Im Lisicki-Club: Enttäuschung und Stolz
Berlin (dpa) - Die Anlage des Berliner Tennisclubs LTTC Rot-Weiß war mehr als gut besucht, doch auf den 15 Sandplätzen spielte am Samstagnachmittag kaum einer. Stattdessen hatten sich gut 150 Vereinsmitglieder im Clubhaus „Grand Slam“ eingefunden.
Hier, nur wenige Meter entfernt vom „Steffi-Graf-Stadion“, wollten sie miterleben, wie ihre Vereinskameradin Sabine Lisicki Historisches vollbringt, wie sie als erste Deutsche seit 17 Jahren Wimbledon gewinnt. Doch es kam anders: Die Berlinerin verlor 1:6, 4:6 gegen die Französin Marion Bartoli. Der großen Hoffnung folgte Enttäuschung - aber auch Stolz.
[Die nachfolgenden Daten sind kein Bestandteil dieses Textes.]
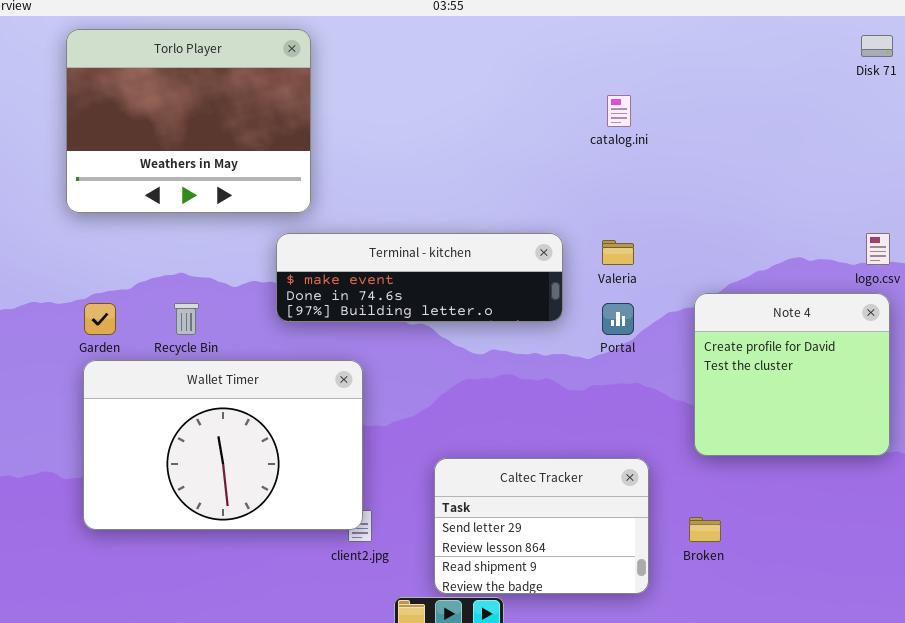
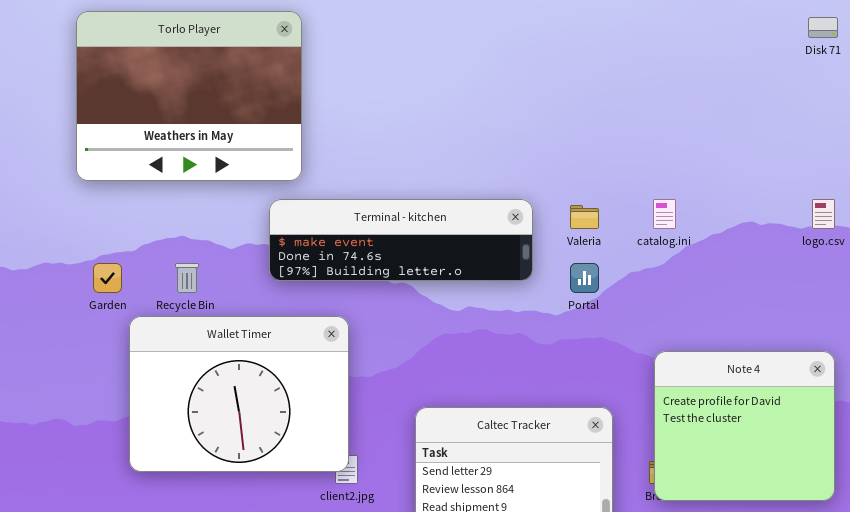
catalog.ini: [607,95,631,127] -> [653,199,676,229], moved
Note 4: [694,293,890,456] -> [654,351,835,501], moved
Wallet Timer: [83,360,363,530] -> [129,316,349,472], resized

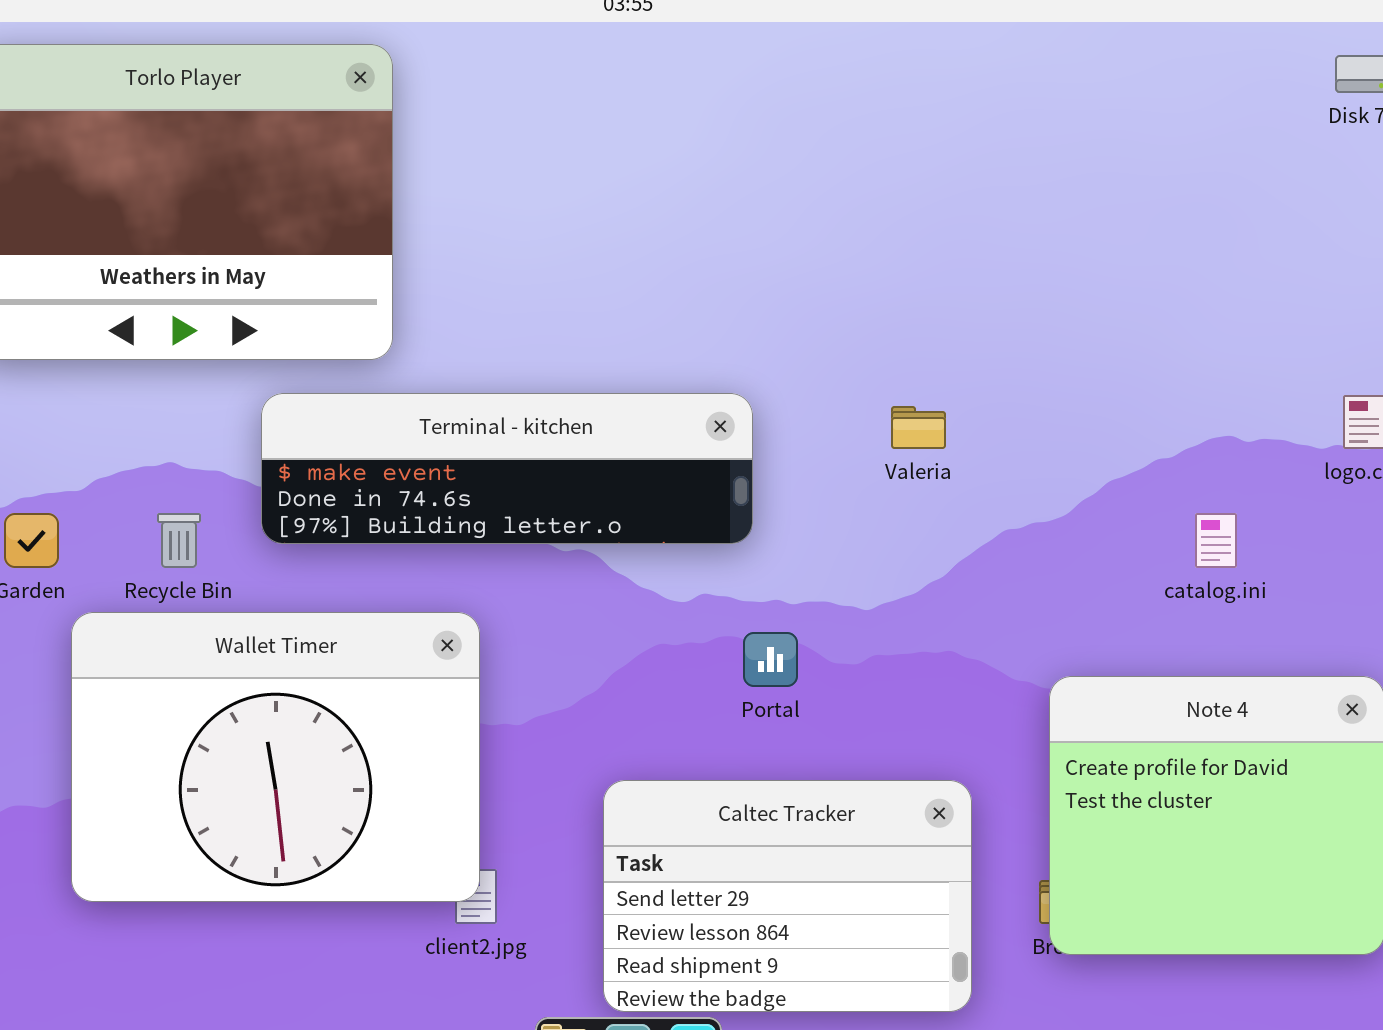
Terminal - kitchen: [269,199,533,281] -> [261,393,753,544], moved
catalog.ini: [653,199,676,229] -> [1195,513,1237,568], moved
Portal: [570,263,599,293] -> [743,632,798,687], moved

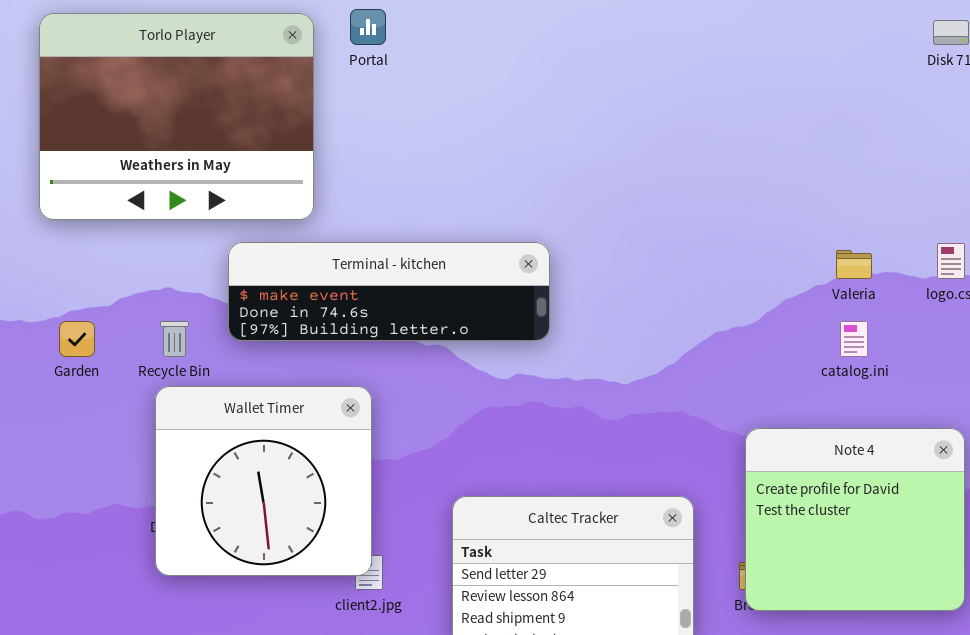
Valeria: [891,406,946,449] -> [836,250,872,279], moved
Wallet Timer: [71,612,480,902] -> [155,386,372,576], resized
Portal: [743,632,798,687] -> [350,9,386,45], moved

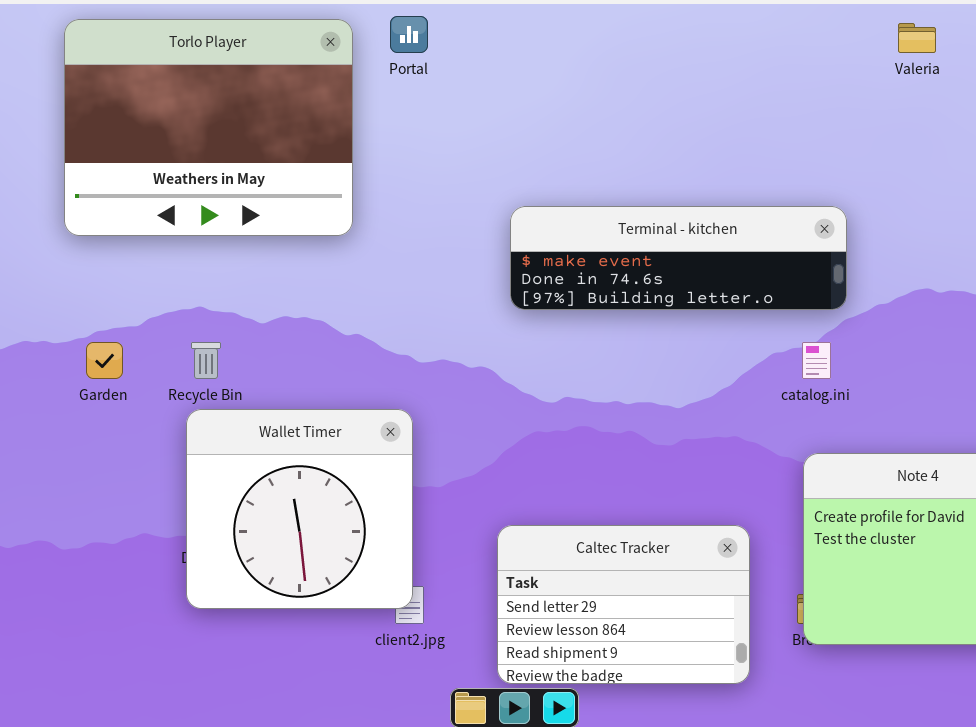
Terminal - kitchen: [228,242,550,341] -> [510,206,847,310], moved
Valeria: [836,250,872,279] -> [898,23,936,53], moved
catalog.ini: [840,321,868,357] -> [802,342,831,379], moved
„Schade, diesmal hat es nicht gereicht. Aber Sabine Lisicki hat ein tolles Turnier gespielt und kann auf ihre Leistung in Wimbledon stolz sein“, sagte Berlins Regierender Bürgermeister Klaus Wowereit. „Berlin sagt danke für diese herausragende Leistung. 'Bine' hat das deutsche Tennis und den Berliner Sport großartig vertreten.“
Nicht wenige waren bereits eine Stunde vor Spielbeginn auf die Tennisanlage in den Grunewald gekommen, um sich erst ein Stück Fleisch vom extra installierten Grill und danach einen guten Platz zu sichern. Damit waren sie gut beraten - als Lisickis Gegnerin Marion Bartoli um 15.11 Uhr zum ersten Mal aufschlug, herrschte im „Grand Slam“ bereits dichtes Gedränge. Wer es jetzt noch wagte, sich als Neuankömmling ins Blickfeld zu stellen, hatte den Unmut der Anwesenden schnell auf sich gezogen. Manch einer zog es deshalb vor, seine Nase an der Außenseite der Glasfront platt zu drücken. In den vorderen Reihen herrschte derweil gebannte Spannung. Erfolgreiche Aktionen Lisickis wurden ermutigend beklatscht.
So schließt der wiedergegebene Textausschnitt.